Text shown
With respect to patients with HFrEF concomitant with DM, there were several findings from the current study: (1) Women accounted for only a minority of the study cohort, and they were older and leaner than the included men and were less likely to have an ischemic etiology. Nevertheless, anemia and hypoproteinemia appeared to be more common in women than in men. (2) Despite similar LVEFs between sexes, women had smaller LV dimensions and volumes, even after adjusting for body size. Women were prone to LV concentric remodeling, accompanied by less impaired global myocardial systolic PS and a lower likelihood of LGE presence. (3) Women had better OS than men. After adjustment for covariates, differentiated risk factors for prognosis were identified between sexes, with HT and hypoproteinemia serving as independent predictors of outcomes in women and ischemic etiology and AF in men and anemia in both sexes.

Sex differences in clinical profiles

In this study, we compared the between-sex differences in clinical characteristics in patients with HFrEF concomitant with DM. Similar to prior studies focused on sex differences in patients with HFrEF, but irrespective of DM status, we found that women with HFrEF concomitant with DM were older than men at the time of referral [5, 6]. However, in the present study population, a lower BMI was observed among women. One reasonable explanation for this observation may be racial/ethnic differences, which indicates that Asian patients with DM tend to be leaner than their Western counterparts [14]. As shown in the present study, existing DM did not modify the relationship between the ischemic etiology of HF and sex. In contrast, DM itself could accelerate the progression of coronary atherosclerosis, causing a greater burden and earlier onset of CAD in men than in women [4, 15]. Furthermore, despite the similar physician-assessed severity of HF (NYHA functional class) and plasma concentrations of NT-proBNP in our study between men and women, the prevalence of anemia was much greater in women than in men. Similarly, there was also a trend toward a greater proportion of patients with hypoproteinemia among women than among men. This may suggest that women with HFrEF concomitant with DM are likely to have a poor nutritional status, which is followed by more symptoms and signs of HF (e.g., edema, congestion). Thus, the present study could provide further evidence to support the previous finding that compared with men, women with HFrEF have worse quality of life [5, 7, 16].

Sex differences in LV remodeling

To our knowledge, the current study is the first to assess sex differences in diabetic LV remodeling in patients with HFrEF using cardiac MRI. A previous echocardiography-based study showed that patients with HFrEF concomitant with DM had smaller LV volumes than their non-DM counterparts did [17]. The results from our study extended the findings to further reveal the fundamental differences between men and women, demonstrating a smaller LV size and volume in women; in addition, compared to men, women were inclined to present with concentric remodeling. Since it is conceivable that eccentric remodeling and LV dilatation predominate in patients with HFrEF, increased extracellular matrix deposition of collagen glycated end products in response to disturbance of glucose metabolism exerted by DM cannot fully explain the sex discrepancy in LV geometry observed in our study [18]. However, some evidence suggests that women tend to present with more pronounced LVH due to their susceptibility to augmented LV load pressure [19]. In addition, the age-dependent increase in LV wall thickness may also play a role in sex differences in the cardiac remodeling process [20].

Records shown
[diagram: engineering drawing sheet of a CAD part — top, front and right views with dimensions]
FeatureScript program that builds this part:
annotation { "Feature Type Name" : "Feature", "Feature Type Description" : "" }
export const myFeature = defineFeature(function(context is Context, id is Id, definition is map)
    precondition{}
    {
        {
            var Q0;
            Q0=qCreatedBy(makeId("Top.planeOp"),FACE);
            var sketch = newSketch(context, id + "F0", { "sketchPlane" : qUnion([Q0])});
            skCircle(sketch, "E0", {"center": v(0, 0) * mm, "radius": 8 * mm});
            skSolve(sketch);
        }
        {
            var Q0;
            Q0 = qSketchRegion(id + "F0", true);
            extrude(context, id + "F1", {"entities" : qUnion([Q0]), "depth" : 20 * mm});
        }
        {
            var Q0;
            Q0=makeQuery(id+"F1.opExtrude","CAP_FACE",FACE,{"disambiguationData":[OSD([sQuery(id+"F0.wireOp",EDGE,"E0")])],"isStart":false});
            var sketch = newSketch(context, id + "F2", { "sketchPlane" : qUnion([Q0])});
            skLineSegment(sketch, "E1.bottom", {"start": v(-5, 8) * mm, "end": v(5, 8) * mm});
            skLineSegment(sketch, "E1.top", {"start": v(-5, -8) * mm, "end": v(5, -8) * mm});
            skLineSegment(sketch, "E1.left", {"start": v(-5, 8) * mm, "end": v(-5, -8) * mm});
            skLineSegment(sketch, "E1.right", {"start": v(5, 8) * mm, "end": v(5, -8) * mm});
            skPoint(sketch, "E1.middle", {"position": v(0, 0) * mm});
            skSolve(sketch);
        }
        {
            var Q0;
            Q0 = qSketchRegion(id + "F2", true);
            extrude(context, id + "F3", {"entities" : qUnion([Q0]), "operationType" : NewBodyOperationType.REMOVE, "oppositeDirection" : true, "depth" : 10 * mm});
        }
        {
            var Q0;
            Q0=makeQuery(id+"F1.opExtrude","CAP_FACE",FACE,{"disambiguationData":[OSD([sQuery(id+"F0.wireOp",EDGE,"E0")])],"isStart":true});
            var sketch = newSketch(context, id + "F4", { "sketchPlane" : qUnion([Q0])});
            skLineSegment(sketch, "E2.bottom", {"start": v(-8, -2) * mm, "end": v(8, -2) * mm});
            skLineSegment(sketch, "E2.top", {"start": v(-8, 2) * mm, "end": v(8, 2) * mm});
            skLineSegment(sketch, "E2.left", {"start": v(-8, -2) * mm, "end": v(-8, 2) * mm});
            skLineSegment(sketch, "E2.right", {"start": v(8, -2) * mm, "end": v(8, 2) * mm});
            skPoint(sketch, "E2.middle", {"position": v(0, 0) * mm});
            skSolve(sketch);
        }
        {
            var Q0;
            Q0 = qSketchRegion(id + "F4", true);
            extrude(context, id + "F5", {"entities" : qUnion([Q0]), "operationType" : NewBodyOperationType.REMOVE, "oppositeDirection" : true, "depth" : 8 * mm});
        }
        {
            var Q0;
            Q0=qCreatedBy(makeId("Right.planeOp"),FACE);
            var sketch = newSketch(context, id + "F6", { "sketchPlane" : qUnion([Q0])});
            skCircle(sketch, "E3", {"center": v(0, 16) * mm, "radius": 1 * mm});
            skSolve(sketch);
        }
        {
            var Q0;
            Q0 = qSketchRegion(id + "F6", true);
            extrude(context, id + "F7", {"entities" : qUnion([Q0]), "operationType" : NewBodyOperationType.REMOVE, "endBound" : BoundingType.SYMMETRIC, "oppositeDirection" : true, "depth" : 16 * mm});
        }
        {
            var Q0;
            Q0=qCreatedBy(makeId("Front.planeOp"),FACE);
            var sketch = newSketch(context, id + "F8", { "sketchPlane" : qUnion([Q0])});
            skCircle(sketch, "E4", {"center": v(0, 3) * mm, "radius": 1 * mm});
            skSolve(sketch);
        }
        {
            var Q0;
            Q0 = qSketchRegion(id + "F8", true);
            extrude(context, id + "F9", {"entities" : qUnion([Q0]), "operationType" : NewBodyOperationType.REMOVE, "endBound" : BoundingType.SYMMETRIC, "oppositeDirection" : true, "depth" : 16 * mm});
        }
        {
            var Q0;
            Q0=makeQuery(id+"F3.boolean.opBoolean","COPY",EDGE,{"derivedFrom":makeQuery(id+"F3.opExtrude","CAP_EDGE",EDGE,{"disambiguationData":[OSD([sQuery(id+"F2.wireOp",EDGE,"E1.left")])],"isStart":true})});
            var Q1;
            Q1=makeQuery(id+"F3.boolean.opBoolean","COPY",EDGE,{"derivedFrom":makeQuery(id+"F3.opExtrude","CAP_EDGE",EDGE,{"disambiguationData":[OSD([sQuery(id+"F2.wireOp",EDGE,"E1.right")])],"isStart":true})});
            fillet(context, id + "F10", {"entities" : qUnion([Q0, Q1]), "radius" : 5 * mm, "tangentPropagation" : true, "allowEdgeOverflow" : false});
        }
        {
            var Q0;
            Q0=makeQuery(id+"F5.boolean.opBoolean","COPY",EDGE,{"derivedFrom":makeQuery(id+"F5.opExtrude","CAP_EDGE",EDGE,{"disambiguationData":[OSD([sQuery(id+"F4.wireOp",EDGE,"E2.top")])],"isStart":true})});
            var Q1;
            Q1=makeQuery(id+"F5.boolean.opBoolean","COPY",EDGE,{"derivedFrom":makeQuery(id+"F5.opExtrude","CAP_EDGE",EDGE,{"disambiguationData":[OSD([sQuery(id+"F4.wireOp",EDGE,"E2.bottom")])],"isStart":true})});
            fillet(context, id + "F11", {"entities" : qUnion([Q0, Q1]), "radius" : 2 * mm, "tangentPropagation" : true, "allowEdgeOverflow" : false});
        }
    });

Brief
Answer from the text on sex differences in heart failure with diabetes:
(a) Which two factors were identified as independent predictors of outcomes in women?
(b) What explanation is offered for the lower BMI observed among women?
(c) What imaging method did the study use to assess sex differences in diabetic LV remodeling?
The entries aren't needed for this exercise.

Output below
(a) HT and hypoproteinemia.
(b) Racial/ethnic differences: Asian patients with DM tend to be leaner than their Western counterparts.
(c) Cardiac MRI.